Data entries
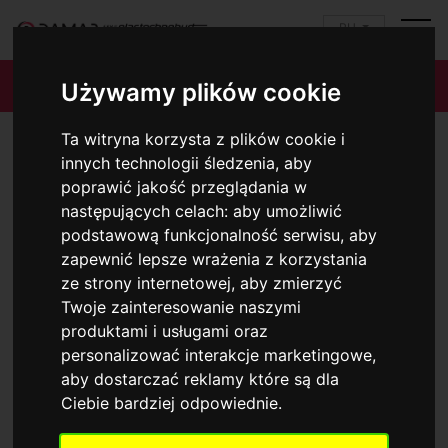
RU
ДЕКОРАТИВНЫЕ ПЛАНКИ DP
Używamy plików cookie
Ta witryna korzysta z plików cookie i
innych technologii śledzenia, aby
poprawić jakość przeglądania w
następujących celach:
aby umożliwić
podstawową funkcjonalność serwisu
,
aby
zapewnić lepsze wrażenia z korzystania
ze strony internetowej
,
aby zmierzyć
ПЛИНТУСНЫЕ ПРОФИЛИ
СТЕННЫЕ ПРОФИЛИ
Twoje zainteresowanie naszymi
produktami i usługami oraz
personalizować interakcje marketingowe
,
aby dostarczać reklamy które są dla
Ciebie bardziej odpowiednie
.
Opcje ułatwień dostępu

...

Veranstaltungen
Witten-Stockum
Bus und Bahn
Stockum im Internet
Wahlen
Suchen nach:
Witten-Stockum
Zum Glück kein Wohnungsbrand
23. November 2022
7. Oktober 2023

→ **Exercise description**
Your task is to list each line of the records with the word "cookie".

→ **Your response**
Używamy plików cookie
Ta witryna korzysta z plików cookie i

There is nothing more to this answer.